W trybie kooperacji możemy chronić HYPER-CORE przed falami atakujących wrogów wraz z maksymalnie czterema graczami. Oprócz sporego wyboru broni, do dyspozycji mamy także rozmaite pułapki, wieże obronne i budynki obronne, które możemy stawiać w stylu tower defence. Zasada gry nieuchronnie przypomina serię gier „Orkowie muszą umrzeć!”. Ci, którzy nie chcą grać w kooperacji, mogą strzelać na różnych mapach w trybie PVP.
Mapy przypominają takie filmy jak Toy Story, Small Soldiers czy starą mapę Counter-Strike’a – de_rats. Walczymy w miniaturze między półkami w sklepie z zabawkami, na blatach w kuchni, pokoju dziecka czy w ogrodzie, który jest zawalony zabawkami. Oprócz zaprojektowanych z dużą dbałością o szczegóły map, pierwszoosobowa strzelanka posiada system progresji, dzięki któremu możemy odblokować nowe skórki dla naszych postaci i broni za pomocą zdobytych punktów doświadczenia. Szczególnie imponujące: studio deweloperskie Digital Cybercherries zostało założone w 2015 roku przez pięciu przyjaciół, którzy opracowali grę w pojedynkę.

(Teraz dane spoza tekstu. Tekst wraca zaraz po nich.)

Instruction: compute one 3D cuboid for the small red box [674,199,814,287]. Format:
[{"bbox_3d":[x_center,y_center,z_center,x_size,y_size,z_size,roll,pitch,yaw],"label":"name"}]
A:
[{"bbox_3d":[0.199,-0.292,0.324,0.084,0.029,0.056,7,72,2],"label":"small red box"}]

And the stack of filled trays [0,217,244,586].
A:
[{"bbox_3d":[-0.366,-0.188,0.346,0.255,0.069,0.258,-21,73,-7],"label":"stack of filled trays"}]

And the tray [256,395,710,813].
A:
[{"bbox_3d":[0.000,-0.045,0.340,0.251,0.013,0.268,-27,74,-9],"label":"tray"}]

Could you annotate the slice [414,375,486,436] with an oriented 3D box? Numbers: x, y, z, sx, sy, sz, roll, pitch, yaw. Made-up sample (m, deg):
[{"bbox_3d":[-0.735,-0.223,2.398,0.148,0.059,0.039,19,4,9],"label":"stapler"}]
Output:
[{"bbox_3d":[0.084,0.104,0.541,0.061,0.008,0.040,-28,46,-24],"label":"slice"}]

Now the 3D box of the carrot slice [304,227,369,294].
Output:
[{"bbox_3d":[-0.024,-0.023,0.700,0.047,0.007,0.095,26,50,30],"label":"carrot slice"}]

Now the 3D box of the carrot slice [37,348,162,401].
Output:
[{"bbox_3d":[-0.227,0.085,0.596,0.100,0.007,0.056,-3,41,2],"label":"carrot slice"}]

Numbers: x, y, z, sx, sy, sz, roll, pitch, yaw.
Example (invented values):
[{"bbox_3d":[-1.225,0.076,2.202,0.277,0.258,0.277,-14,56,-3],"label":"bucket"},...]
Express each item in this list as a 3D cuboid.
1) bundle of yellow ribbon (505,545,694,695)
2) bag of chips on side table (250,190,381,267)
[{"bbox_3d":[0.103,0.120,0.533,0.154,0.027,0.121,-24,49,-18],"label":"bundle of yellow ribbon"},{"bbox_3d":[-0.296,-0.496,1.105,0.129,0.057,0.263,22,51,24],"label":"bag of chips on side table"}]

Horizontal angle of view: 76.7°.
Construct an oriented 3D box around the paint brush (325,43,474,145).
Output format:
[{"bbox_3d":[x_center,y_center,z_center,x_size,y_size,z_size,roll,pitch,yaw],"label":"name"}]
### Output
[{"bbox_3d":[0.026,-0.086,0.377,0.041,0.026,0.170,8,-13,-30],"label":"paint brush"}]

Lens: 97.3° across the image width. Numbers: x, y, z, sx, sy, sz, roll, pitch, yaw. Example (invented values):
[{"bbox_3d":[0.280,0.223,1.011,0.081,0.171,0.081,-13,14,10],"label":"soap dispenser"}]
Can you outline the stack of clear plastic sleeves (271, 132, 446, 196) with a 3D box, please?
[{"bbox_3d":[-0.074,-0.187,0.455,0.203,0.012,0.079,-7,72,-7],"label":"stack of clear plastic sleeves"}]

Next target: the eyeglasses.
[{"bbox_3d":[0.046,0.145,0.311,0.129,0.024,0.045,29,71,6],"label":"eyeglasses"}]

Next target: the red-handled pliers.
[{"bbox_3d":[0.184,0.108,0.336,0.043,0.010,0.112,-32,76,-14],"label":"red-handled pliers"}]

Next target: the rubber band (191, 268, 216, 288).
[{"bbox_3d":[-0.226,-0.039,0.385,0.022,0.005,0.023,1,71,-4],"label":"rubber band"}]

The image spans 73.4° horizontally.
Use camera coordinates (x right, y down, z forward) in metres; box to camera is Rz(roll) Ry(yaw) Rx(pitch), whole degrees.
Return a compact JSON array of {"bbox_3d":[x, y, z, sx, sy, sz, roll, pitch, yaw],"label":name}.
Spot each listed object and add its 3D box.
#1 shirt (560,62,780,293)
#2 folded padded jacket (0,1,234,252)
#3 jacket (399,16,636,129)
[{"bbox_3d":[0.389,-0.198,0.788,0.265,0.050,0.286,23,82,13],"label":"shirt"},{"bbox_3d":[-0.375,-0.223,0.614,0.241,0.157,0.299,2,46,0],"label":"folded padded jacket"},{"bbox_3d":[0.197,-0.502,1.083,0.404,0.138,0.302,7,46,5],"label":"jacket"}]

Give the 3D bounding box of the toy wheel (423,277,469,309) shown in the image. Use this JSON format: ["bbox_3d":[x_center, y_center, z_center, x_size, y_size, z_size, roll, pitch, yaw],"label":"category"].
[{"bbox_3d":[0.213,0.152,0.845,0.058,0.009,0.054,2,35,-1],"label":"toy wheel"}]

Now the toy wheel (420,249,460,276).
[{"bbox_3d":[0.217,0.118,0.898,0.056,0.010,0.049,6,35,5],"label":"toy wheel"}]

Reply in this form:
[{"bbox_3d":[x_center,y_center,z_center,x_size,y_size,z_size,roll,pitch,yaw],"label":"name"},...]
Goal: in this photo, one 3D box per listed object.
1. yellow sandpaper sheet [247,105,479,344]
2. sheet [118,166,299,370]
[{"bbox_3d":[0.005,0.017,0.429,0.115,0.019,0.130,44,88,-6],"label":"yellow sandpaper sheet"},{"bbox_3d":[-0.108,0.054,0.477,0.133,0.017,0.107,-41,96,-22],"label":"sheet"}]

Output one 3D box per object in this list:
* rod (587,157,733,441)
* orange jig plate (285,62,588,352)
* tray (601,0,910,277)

Chociaż niektóre figurki akcji przypominają znane postaci z filmu i telewizji, nie są to oryginały. Ponieważ gra nie posiada jeszcze żadnych praw licencyjnych do bohaterów z Toy Story, Dragonball & Co, niestety na razie musimy się obejść bez prawdziwych Woody’ego, Buzza i Son Goku. Ci, którzy mają ochotę na walkę między półkami w supermarkecie, wózkami sklepowymi i zlewem kuchennym, mogą od razu przystąpić do rozgrywki na PC i Nintendo Switch. Z kolei użytkownicy Xboxa i PlayStation będą musieli poczekać nieco dłużej.